Segment Start: Given data
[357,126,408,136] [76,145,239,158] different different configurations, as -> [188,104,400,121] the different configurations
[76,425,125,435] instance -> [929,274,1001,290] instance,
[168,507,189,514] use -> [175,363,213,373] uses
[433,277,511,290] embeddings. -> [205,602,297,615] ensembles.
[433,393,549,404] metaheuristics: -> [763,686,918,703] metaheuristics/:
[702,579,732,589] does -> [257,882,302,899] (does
Segment End: Given data
Segment Start: Given data
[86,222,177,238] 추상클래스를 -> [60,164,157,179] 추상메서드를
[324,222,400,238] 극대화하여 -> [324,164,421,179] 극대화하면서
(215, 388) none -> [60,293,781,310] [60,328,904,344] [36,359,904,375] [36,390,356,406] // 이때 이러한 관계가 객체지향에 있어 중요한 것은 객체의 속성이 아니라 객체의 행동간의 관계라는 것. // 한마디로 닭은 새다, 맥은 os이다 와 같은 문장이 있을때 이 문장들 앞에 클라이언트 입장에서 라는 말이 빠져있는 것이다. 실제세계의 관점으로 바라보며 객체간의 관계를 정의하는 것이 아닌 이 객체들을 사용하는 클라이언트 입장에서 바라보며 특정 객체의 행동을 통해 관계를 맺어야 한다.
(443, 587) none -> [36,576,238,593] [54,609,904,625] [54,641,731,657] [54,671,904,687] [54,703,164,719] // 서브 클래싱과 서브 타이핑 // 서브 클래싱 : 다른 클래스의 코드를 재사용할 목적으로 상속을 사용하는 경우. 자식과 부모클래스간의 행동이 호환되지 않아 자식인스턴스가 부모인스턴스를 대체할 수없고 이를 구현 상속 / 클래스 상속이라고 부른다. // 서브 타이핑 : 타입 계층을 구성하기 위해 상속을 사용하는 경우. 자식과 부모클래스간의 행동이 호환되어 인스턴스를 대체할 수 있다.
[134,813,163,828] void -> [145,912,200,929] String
Segment End: Given data
Using the entries above, repeat only the lines from the one containing "(215, 388) none" through the one containing "[134,813,163,828] void ->", end lines included.

(215, 388) none -> [60,293,781,310] [60,328,904,344] [36,359,904,375] [36,390,356,406] // 이때 이러한 관계가 객체지향에 있어 중요한 것은 객체의 속성이 아니라 객체의 행동간의 관계라는 것. // 한마디로 닭은 새다, 맥은 os이다 와 같은 문장이 있을때 이 문장들 앞에 클라이언트 입장에서 라는 말이 빠져있는 것이다. 실제세계의 관점으로 바라보며 객체간의 관계를 정의하는 것이 아닌 이 객체들을 사용하는 클라이언트 입장에서 바라보며 특정 객체의 행동을 통해 관계를 맺어야 한다.
(443, 587) none -> [36,576,238,593] [54,609,904,625] [54,641,731,657] [54,671,904,687] [54,703,164,719] // 서브 클래싱과 서브 타이핑 // 서브 클래싱 : 다른 클래스의 코드를 재사용할 목적으로 상속을 사용하는 경우. 자식과 부모클래스간의 행동이 호환되지 않아 자식인스턴스가 부모인스턴스를 대체할 수없고 이를 구현 상속 / 클래스 상속이라고 부른다. // 서브 타이핑 : 타입 계층을 구성하기 위해 상속을 사용하는 경우. 자식과 부모클래스간의 행동이 호환되어 인스턴스를 대체할 수 있다.
[134,813,163,828] void -> [145,912,200,929] String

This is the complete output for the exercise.